**WHAT YOU SHOULD DO**
Rewrite the lines between the one holding "table_cell [487, 715, 557, 916]" and the one holding "table_cell [1490, 310, 1696, 482]", inclusive, with "Pritarti" replaced by "Nepritarti" and nothing else changed.
= = = = = = =
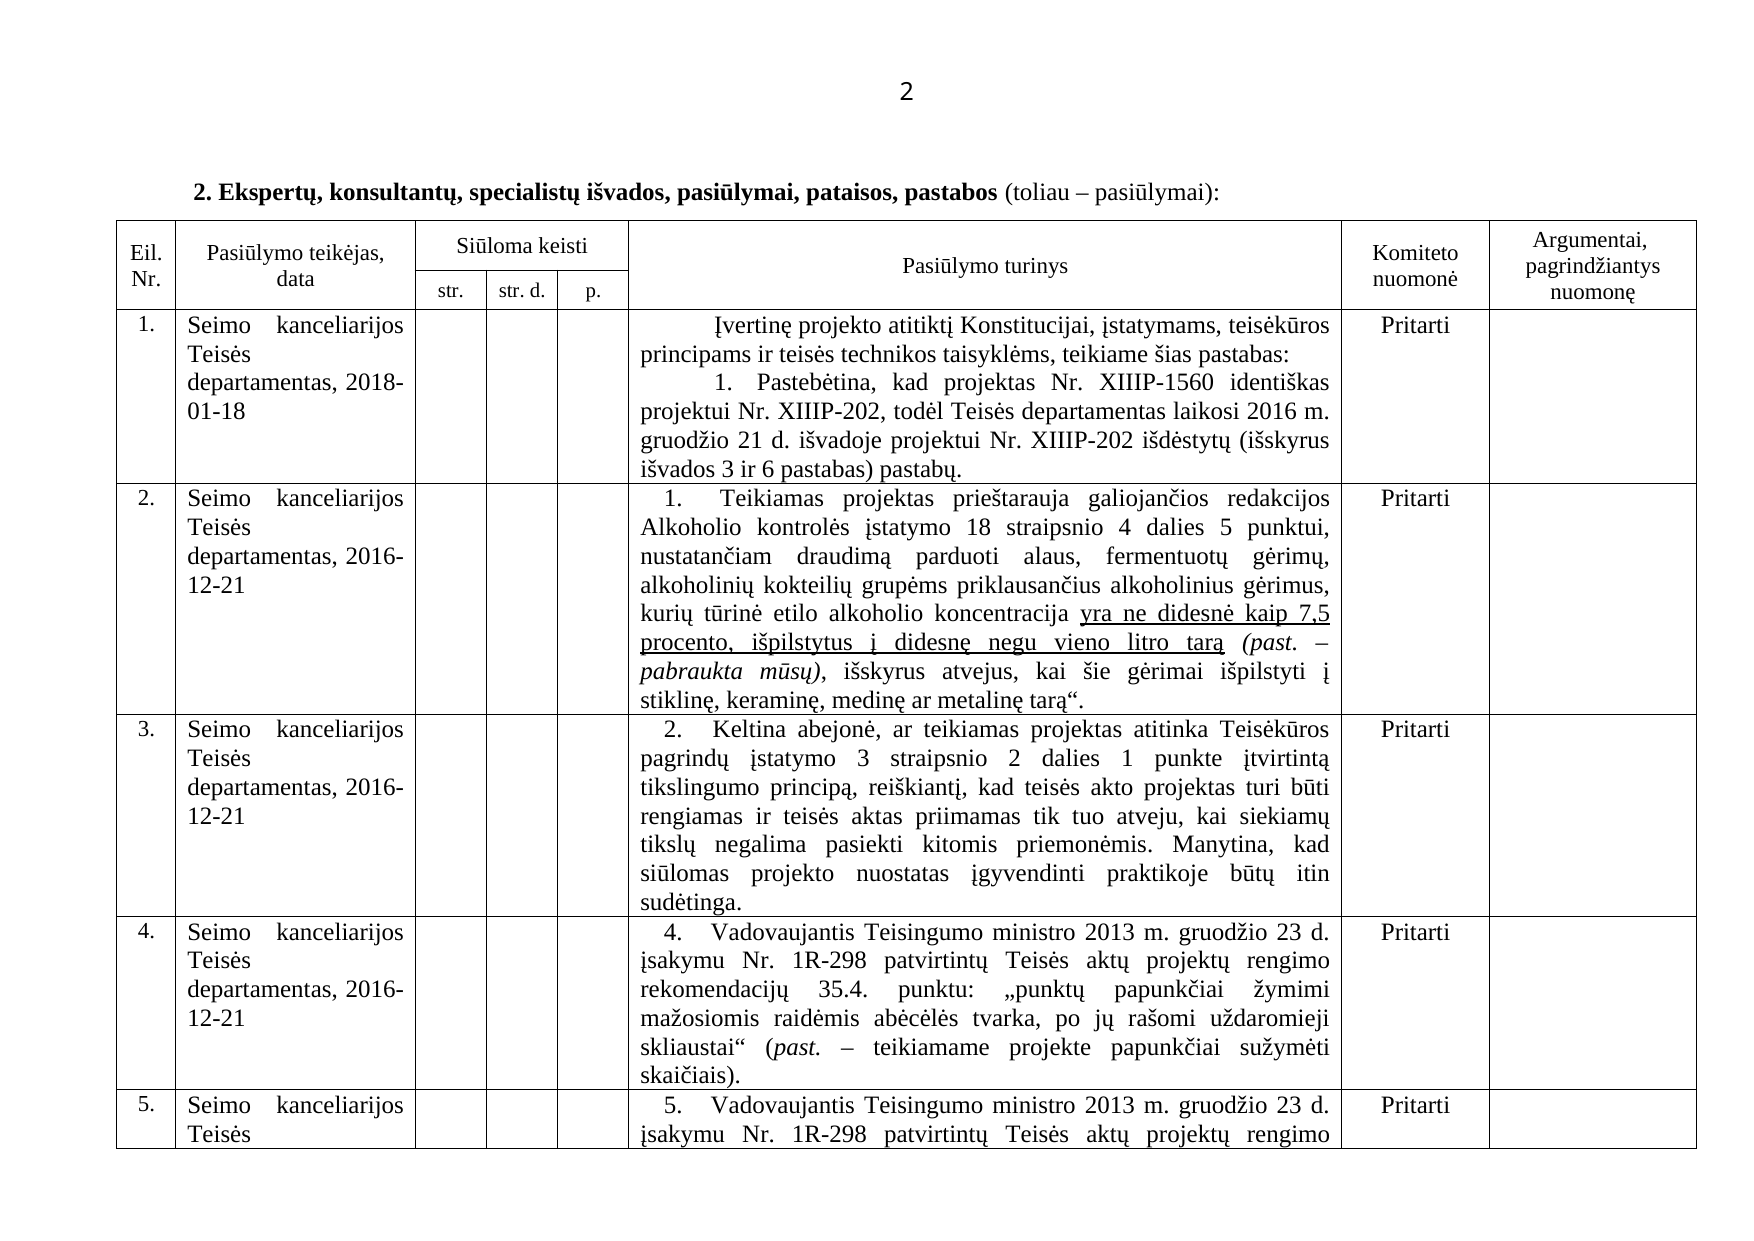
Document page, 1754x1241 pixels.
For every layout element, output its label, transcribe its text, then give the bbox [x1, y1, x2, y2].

table_cell [487, 715, 557, 916]
table_cell [487, 310, 557, 482]
table_cell [416, 1090, 486, 1148]
table_cell Seimo kanceliarijos Teisės departamentas, 2016-12-21 [176, 715, 415, 916]
table_cell Pritarti [1342, 310, 1489, 482]
table_cell [416, 715, 486, 916]
table_cell [558, 1090, 628, 1148]
table_cell [1490, 310, 1696, 482]
table_cell [416, 310, 486, 482]
table_cell Pritarti [1342, 484, 1489, 713]
table_cell [487, 484, 557, 713]
table_cell Seimo kanceliarijos Teisės departamentas, 2016-12-21 [176, 917, 415, 1089]
table_header Siūloma keisti [416, 221, 628, 269]
table_cell 5. [117, 1090, 175, 1148]
table_cell p. [558, 271, 628, 309]
table_cell Seimo kanceliarijos Teisės departamentas, 2016-12-21 [176, 484, 415, 713]
table_header Eil. Nr. [117, 221, 175, 309]
table_header Pasiūlymo turinys [629, 221, 1341, 309]
table_header Pasiūlymo teikėjas, data [176, 221, 415, 309]
table_cell [1490, 917, 1696, 1089]
table_cell 3. [117, 715, 175, 916]
table_cell [1490, 484, 1696, 713]
table_cell [416, 484, 486, 713]
table_cell 2. Keltina abejonė, ar teikiamas projektas atitinka Teisėkūros pagrindų įstatymo 3 straipsnio 2 dalies 1 punkte įtvirtintą tikslingumo principą, reiškiantį, kad teisės akto projektas turi būti rengiamas ir teisės aktas priimamas tik tuo atveju, kai siekiamų tikslų negalima pasiekti kitomis priemonėmis. Manytina, kad siūlomas projekto nuostatas įgyvendinti praktikoje būtų itin sudėtinga. [629, 715, 1341, 916]
table_cell Įvertinę projekto atitiktį Konstitucijai, įstatymams, teisėkūros principams ir teisės technikos taisyklėms, teikiame šias pastabas: 1. Pastebėtina, kad projektas Nr. XIIIP-1560 identiškas projektui Nr. XIIIP-202, todėl Teisės departamentas laikosi 2016 m. gruodžio 21 d. išvadoje projektui Nr. XIIIP-202 išdėstytų (išskyrus išvados 3 ir 6 pastabas) pastabų. [629, 310, 1341, 482]
table_cell Pritarti [1342, 1090, 1489, 1148]
table_cell [558, 917, 628, 1089]
table_cell Seimo kanceliarijos Teisės departamentas, 2018-01-18 [176, 310, 415, 482]
table_cell [487, 917, 557, 1089]
table_cell 2. [117, 484, 175, 713]
table_cell 4. Vadovaujantis Teisingumo ministro 2013 m. gruodžio 23 d. įsakymu Nr. 1R-298 patvirtintų Teisės aktų projektų rengimo rekomendacijų 35.4. punktu: „punktų papunkčiai žymimi mažosiomis raidėmis abėcėlės tvarka, po jų rašomi uždaromieji skliaustai“ (past. – teikiamame projekte papunkčiai sužymėti skaičiais). [629, 917, 1341, 1089]
table_header Argumentai, pagrindžiantys nuomonę [1490, 221, 1696, 309]
table_cell 1. Teikiamas projektas prieštarauja galiojančios redakcijos Alkoholio kontrolės įstatymo 18 straipsnio 4 dalies 5 punktui, nustatančiam draudimą parduoti alaus, fermentuotų gėrimų, alkoholinių kokteilių grupėms priklausančius alkoholinius gėrimus, kurių tūrinė etilo alkoholio koncentracija yra ne didesnė kaip 7,5 procento, išpilstytus į didesnę negu vieno litro tarą (past. – pabraukta mūsų), išskyrus atvejus, kai šie gėrimai išpilstyti į stiklinę, keraminę, medinę ar metalinę tarą“. [629, 484, 1341, 713]
table_cell str. d. [487, 271, 557, 309]
table_cell [1490, 1090, 1696, 1148]
table_cell 5. Vadovaujantis Teisingumo ministro 2013 m. gruodžio 23 d. įsakymu Nr. 1R-298 patvirtintų Teisės aktų projektų rengimo [629, 1090, 1341, 1148]
table_cell 1. [117, 310, 175, 482]
text 2. Ekspertų, konsultantų, specialistų išvados, pasiūlymai, pataisos, pastabos (toliau – pasiūlymai): [118, 177, 1695, 206]
table_cell [487, 1090, 557, 1148]
table_cell Pritarti [1342, 917, 1489, 1089]
table_cell [416, 917, 486, 1089]
table_header Komiteto nuomonė [1342, 221, 1489, 309]
table_cell Seimo kanceliarijos Teisės [176, 1090, 415, 1148]
table_cell [558, 484, 628, 713]
table_cell [1490, 715, 1696, 916]
table_cell [558, 310, 628, 482]
table_cell str. [416, 271, 486, 309]
table_cell [558, 715, 628, 916]
table_cell 4. [117, 917, 175, 1089]
table_cell Pritarti [1342, 715, 1489, 916]
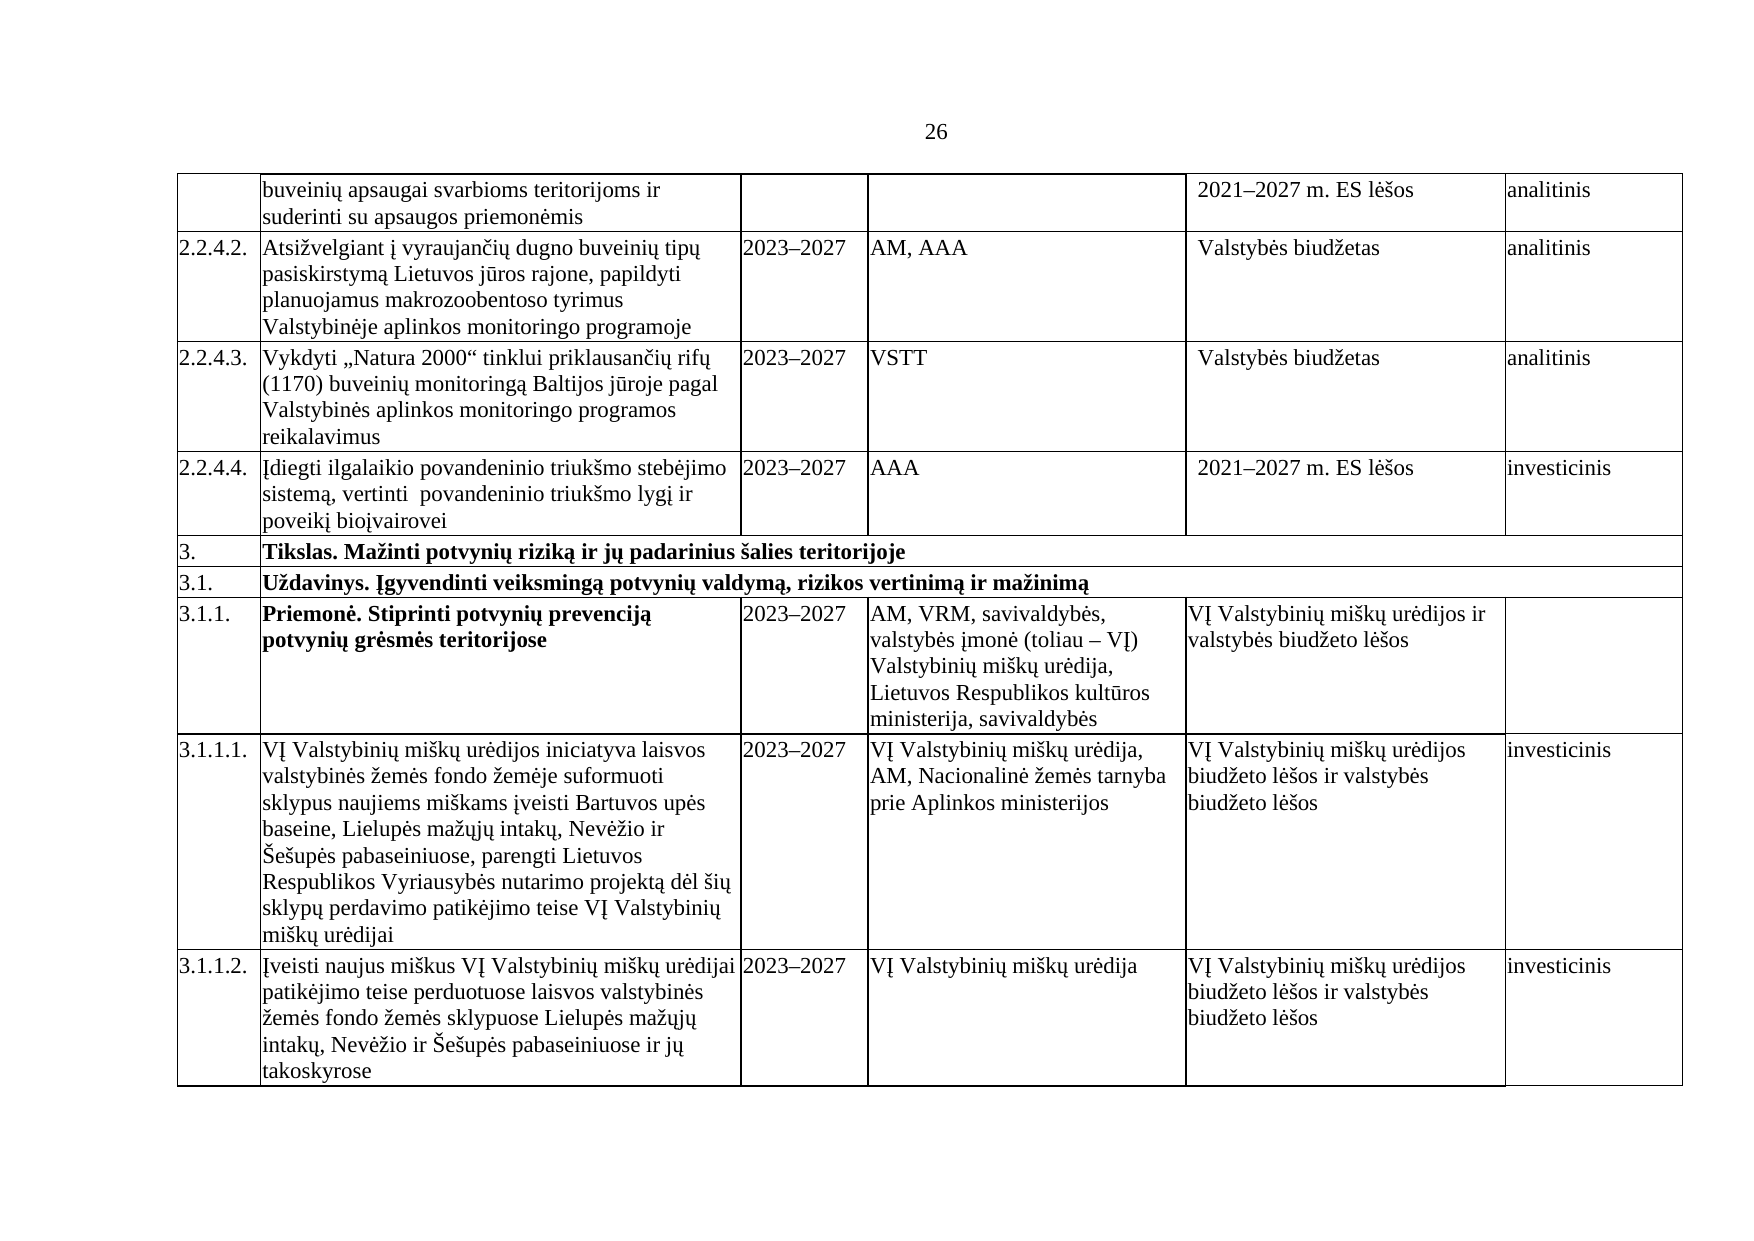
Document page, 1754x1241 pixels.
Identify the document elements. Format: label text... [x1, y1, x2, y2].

table_cell Valstybės biudžetas [1187, 342, 1505, 451]
table_cell 2.2.4.4. [178, 452, 260, 534]
table_cell VĮ Valstybinių miškų urėdijos biudžeto lėšos ir valstybės biudžeto lėšos [1187, 735, 1505, 949]
table_cell 2.2.4.3. [178, 342, 260, 451]
table_cell analitinis [1506, 174, 1682, 231]
table_cell Atsižvelgiant į vyraujančių dugno buveinių tipų pasiskirstymą Lietuvos jūros rajone, papildyti planuojamus makrozoobentoso tyrimus Valstybinėje aplinkos monitoringo programoje [261, 232, 740, 341]
table_cell investicinis [1506, 950, 1682, 1085]
table_cell Įveisti naujus miškus VĮ Valstybinių miškų urėdijai patikėjimo teise perduotuose laisvos valstybinės žemės fondo žemės sklypuose Lielupės mažųjų intakų, Nevėžio ir Šešupės pabaseiniuose ir jų takoskyrose [261, 950, 740, 1085]
table_cell analitinis [1506, 232, 1682, 341]
table_cell analitinis [1506, 342, 1682, 451]
table_cell 3.1.1.2. [178, 950, 260, 1085]
table_cell AM, AAA [869, 232, 1185, 341]
table_cell 2.2.4.2. [178, 232, 260, 341]
table_cell Uždavinys. Įgyvendinti veiksmingą potvynių valdymą, rizikos vertinimą ir mažinimą [261, 567, 1682, 597]
table_cell 3.1.1.1. [178, 735, 260, 949]
table_cell VSTT [869, 342, 1185, 451]
table_cell 2021–2027 m. ES lėšos [1187, 452, 1505, 534]
table_cell AAA [869, 452, 1185, 534]
table_cell VĮ Valstybinių miškų urėdijos iniciatyva laisvos valstybinės žemės fondo žemėje suformuoti sklypus naujiems miškams įveisti Bartuvos upės baseine, Lielupės mažųjų intakų, Nevėžio ir Šešupės pabaseiniuose, parengti Lietuvos Respublikos Vyriausybės nutarimo projektą dėl šių sklypų perdavimo patikėjimo teise VĮ Valstybinių miškų urėdijai [261, 735, 740, 949]
table_cell [178, 174, 260, 231]
table_cell 2023–2027 [742, 598, 867, 733]
table_cell Vykdyti „Natura 2000“ tinklui priklausančių rifų (1170) buveinių monitoringą Baltijos jūroje pagal Valstybinės aplinkos monitoringo programos reikalavimus [261, 342, 740, 451]
table_cell VĮ Valstybinių miškų urėdija, AM, Nacionalinė žemės tarnyba prie Aplinkos ministerijos [869, 735, 1185, 949]
table_cell AM, VRM, savivaldybės, valstybės įmonė (toliau – VĮ) Valstybinių miškų urėdija, Lietuvos Respublikos kultūros ministerija, savivaldybės [869, 598, 1185, 733]
table_cell [742, 175, 867, 231]
table_cell [1506, 598, 1682, 733]
table_cell Įdiegti ilgalaikio povandeninio triukšmo stebėjimo sistemą, vertinti povandeninio triukšmo lygį ir poveikį bioįvairovei [261, 452, 740, 534]
table_cell 2023–2027 [742, 342, 867, 451]
table_cell VĮ Valstybinių miškų urėdija [869, 950, 1185, 1085]
table_cell 3.1.1. [178, 598, 260, 733]
table_cell 3.1. [178, 567, 260, 597]
table_cell 2021–2027 m. ES lėšos [1187, 174, 1505, 231]
table_cell 2023–2027 [742, 950, 867, 1085]
table_cell investicinis [1506, 734, 1682, 949]
table_cell 2023–2027 [742, 735, 867, 949]
table_cell Valstybės biudžetas [1187, 232, 1505, 341]
table_cell Tikslas. Mažinti potvynių riziką ir jų padarinius šalies teritorijoje [261, 536, 1682, 566]
table_cell 3. [178, 536, 260, 566]
table_cell buveinių apsaugai svarbioms teritorijoms ir suderinti su apsaugos priemonėmis [261, 175, 740, 231]
table_cell 2023–2027 [742, 452, 867, 534]
table_cell [869, 175, 1185, 231]
table_cell VĮ Valstybinių miškų urėdijos biudžeto lėšos ir valstybės biudžeto lėšos [1187, 950, 1505, 1085]
table_cell investicinis [1506, 452, 1682, 534]
table_cell Priemonė. Stiprinti potvynių prevenciją potvynių grėsmės teritorijose [261, 598, 740, 733]
table_cell VĮ Valstybinių miškų urėdijos ir valstybės biudžeto lėšos [1187, 598, 1505, 733]
table_cell 2023–2027 [742, 232, 867, 341]
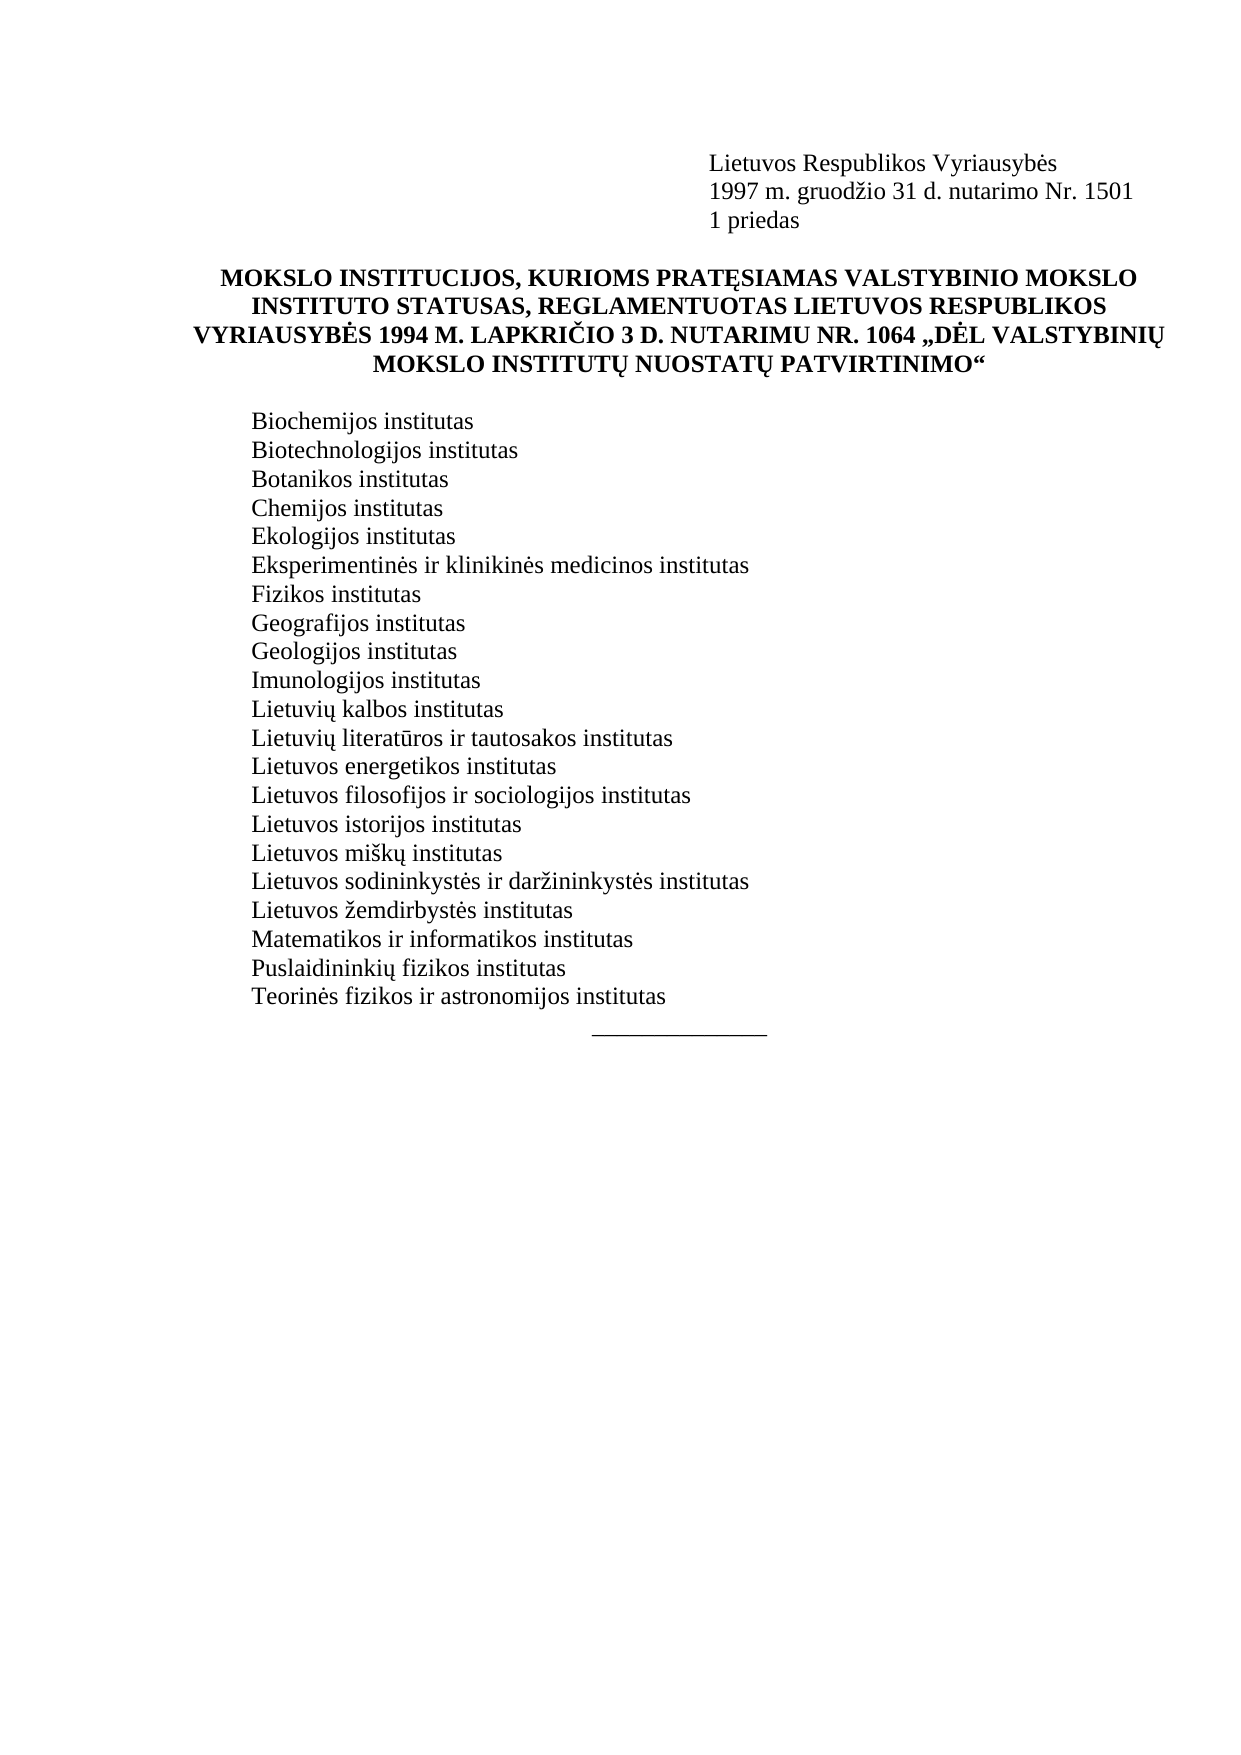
= = = = = = =
**ANSWER**
table_cell [487, 715, 557, 916]
table_cell [487, 310, 557, 482]
table_cell [416, 1090, 486, 1148]
table_cell Seimo kanceliarijos Teisės departamentas, 2016-12-21 [176, 715, 415, 916]
table_cell Nepritarti [1342, 310, 1489, 482]
table_cell [416, 715, 486, 916]
table_cell [558, 1090, 628, 1148]
table_cell [1490, 310, 1696, 482]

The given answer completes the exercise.